P.S. Paul shares further insights into the delights and the pleasures of life in this part of the world in his Around Asia guide, available starting today in an expanded Second Edition.
“I know that Cyprus is not a country you write a lot about, but perhaps here’s a reason to ban it from everybody’s short list anyway. They seem to be charging really extreme property taxes on real estate.
— Bert S., United States
Resident global real estate investing expert Lief Simon replies:
“In fact, the article piques my interest. The report indicates that real estate prices are down in this country and that there’s a glut of properties on the market. More people sold than bought in 2009, and the article implies that people who sold left the island.
“Of course, this could all be so much journalistic hype, and I don’t know enough about this market to make any determination one way or another, but here’s how I’d process the data on the table at a glance:
“First, note that real estate valued up to €170,860 is exempt from tax.
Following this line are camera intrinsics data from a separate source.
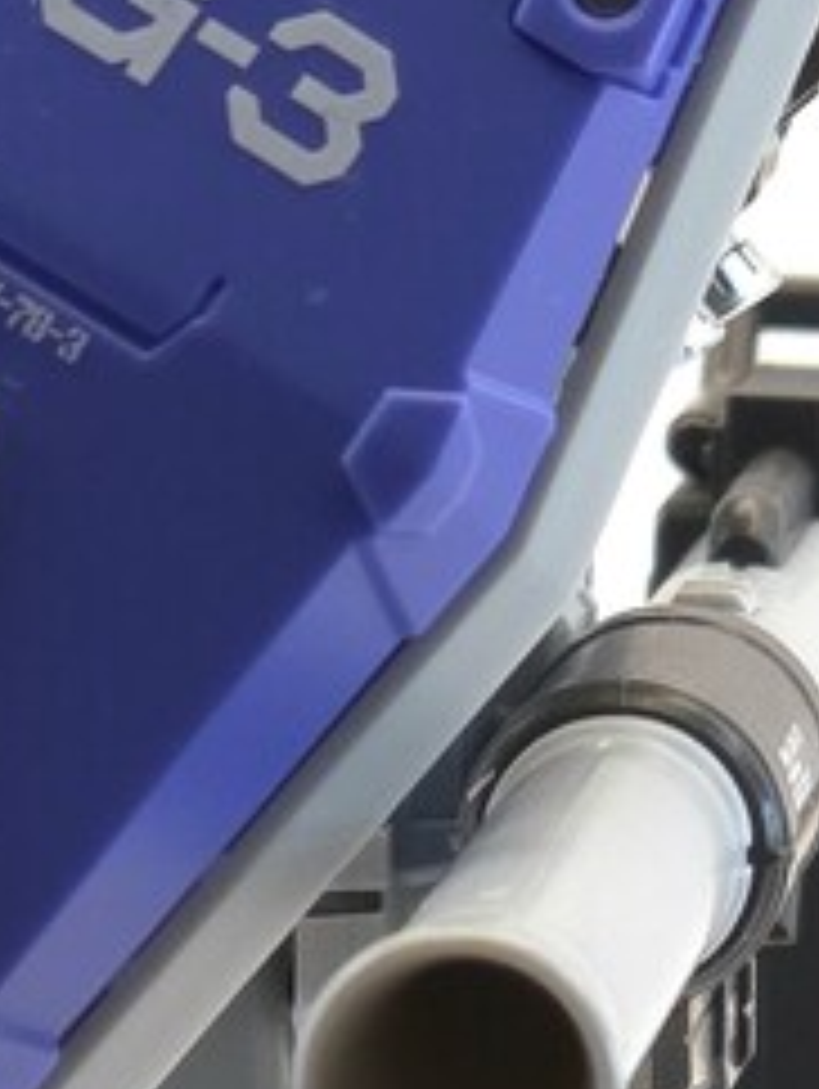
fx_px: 10770
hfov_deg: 4.4
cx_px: 194
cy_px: 1102
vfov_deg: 5.8
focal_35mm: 342
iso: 50
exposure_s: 1/60.2
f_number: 2.4
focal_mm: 7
Also note that the tax percentages charged are applied to bands of value, not to the total value of the property. In other words, you pay no tax up to €170,860 and then 2.5% tax on the value between €170,860 and €427,150.
“The article states that property valuations haven’t been updated since 1980. However, I would guess that most properties purchased by foreigners in the last decade were new-built. The valuation would have been made at the time of construction and would be relatively current. And who is to say that new valuations would match current sales values?
“With property prices down 25% from their peak, I’d guess that most one- and two-bedroom apartments on the market will fall below the tax-exempt threshold. A quick search on a Cyprus real estate site shows 950 properties priced at €200,000 or less and 1,950 priced at €200,000 and more. The selection in the tax-exempt range seems plentiful.”